O agente de viagens poderá utilizar o bilhete de um passageiro e entregá-lo como forma de pagamento de outro, nas seguintes condições: 

  • Permitido até 24 horas antes da partida do voo e para alterações em bilhetes não utilizados. 
  • Válido apenas entre pessoas físicas. 
  • Aplica-se a todas as rotas operadas pela SKY. 
  • Deverá sempre ser gerada uma nova reserva para o novo passageiro. Uma vez a correção feita deve cancelar a reserva original afim de evitar DUPE. 
  • A reemissão deverá ser realizada como exchange, e toda a viagem deverá ser cotada novamente como um novo bilhete e com base na data da reemissão. 
  • A reemissão deverá ser feita com tarifa igual (valor) ou superior ao valor do bilhete original, se houver diferença de taxa. Não é permitido utilizar mais de um bilhete como forma de pagamento. 
  • O código “OD” não será mais usado para mudanças de nome. 
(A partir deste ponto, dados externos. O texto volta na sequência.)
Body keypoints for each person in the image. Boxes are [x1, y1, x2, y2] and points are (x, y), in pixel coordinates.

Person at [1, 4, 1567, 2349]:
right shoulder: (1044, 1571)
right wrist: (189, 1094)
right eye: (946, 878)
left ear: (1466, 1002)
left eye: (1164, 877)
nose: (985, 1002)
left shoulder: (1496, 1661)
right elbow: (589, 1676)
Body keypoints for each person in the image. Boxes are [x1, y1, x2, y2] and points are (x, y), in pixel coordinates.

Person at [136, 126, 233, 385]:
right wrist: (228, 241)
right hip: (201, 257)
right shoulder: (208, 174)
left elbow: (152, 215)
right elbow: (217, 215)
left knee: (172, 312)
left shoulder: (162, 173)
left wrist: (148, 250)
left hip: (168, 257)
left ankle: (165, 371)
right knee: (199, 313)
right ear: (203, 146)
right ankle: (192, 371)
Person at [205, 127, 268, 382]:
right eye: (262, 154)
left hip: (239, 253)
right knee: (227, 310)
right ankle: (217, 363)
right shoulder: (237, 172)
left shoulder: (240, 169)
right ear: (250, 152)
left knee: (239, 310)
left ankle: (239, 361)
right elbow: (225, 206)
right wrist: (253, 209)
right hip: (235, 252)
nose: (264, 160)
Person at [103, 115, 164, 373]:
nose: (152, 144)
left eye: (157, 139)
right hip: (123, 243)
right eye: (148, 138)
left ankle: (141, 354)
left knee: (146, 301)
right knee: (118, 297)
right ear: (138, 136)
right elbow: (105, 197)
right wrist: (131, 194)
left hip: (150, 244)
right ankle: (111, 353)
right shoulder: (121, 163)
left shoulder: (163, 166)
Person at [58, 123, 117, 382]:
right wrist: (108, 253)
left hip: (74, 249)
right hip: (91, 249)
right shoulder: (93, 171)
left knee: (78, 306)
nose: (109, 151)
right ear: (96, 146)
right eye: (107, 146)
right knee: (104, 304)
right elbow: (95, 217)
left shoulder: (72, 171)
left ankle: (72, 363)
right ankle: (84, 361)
  • A penalidade de alteração de nome deverá ser aplicada através do código “YR” para cada segmento modificado da mesma forma que uma alteração de voo, exceto para as agências da EE.UU com GDS Amadeus e Sabre no qual a panalidade deve ser refletida através da taxa CP, ambas não são comissionáveis nem reembolsáveis. 
  • Por exemplo, se um passageiro tiver dois trechos e solicitar apenas uma alteração de nome, serão cobrados dois YRs (um para cada trecho). Se, além da alteração de nome, solicitar a alteração na data do voo, será cobrado um YR por cada trecho, mais a diferença de tarifa correspondente. 
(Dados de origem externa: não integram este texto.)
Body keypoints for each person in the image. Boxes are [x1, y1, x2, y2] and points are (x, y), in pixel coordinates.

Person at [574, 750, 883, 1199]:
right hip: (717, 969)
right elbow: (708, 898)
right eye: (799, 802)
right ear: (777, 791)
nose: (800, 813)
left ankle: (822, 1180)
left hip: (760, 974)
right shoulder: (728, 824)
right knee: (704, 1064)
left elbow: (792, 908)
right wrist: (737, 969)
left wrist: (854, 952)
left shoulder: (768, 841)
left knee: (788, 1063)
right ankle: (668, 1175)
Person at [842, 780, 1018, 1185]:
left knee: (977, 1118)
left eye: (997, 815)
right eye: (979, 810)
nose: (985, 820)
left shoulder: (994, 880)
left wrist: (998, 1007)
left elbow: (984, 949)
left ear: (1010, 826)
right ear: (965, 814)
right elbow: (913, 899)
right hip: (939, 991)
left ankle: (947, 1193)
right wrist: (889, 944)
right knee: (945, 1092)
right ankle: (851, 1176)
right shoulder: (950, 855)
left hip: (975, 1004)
  • As penalidades para alterações de nome são as mesmas listadas no capítulo “Penalidades por Tarifa e Rota” deste manual. 
  • As tarifa Max Flex permite várias trocas de nome sem custo (sem limite de quantidade). 
  • As reemissões poderão ser auditadas, podendo ser gerada a respectiva ADM em caso de falha.

Considerações de endosso pra Chile e Perú:

  • Os voos, a data, a classe, a rota e a tarifa devem permanecer inalterados. Se as mesmas classes originais não estiverem disponíveis quando a nova reserva for gerada, o agente de viagens poderá solicitar uma nova reserva do PNR original para o novo PNR por meio do Suporte para Agências. 
  • A alteração pode ser feita entre diferentes tipos de passageiros, por exemplo: ADT para CHD, pagando apenas a multa ou de INF para ADT/CHD, pagando a multa + a tarifa correspondente.  Depois que a transferência for feita, o agente de viagens deverá cancelar a reserva original e processar a reemissão no novo PNR. 
  • O agente de viagens deverá deixar documentada na nova reserva, através de mensagens OSI, a transferência do passageiro. Exemplo: ENDO DE (NOME ORIGINAL DO PAX PARA (NOME DO NOVO PASSAGEIRO). 
  • No caso do Peru, isso se aplica tanto às reservas não utilizadas quanto às parcialmente utilizadas. No caso do Peru, o itinerario poderá ser modificado juntamente com a solicitação de endosso, pagando as respectivas diferenças tarifárias. 
  • No caso específico da cobrança de USD 15 sobre endossos DOMPE, esta também será cobrada em “YR” e não em “OD”. 
  • No caso do Chile, isso se aplica apenas a reservas não utilizadas. 
  • No caso do Chile, modificações de itinerário não são permitidas junto com o endosso; ou seja, voos, datas, classe, rota e tarifa devem permanecer inalterados. 
  • Havendo Ancillary emitido pela agência (EMD-A), o mesmo deverá ser devolvido através do BSPLink e o agente de viagens deverá gerar um novo EMD-A para a nova reserva e passageiro.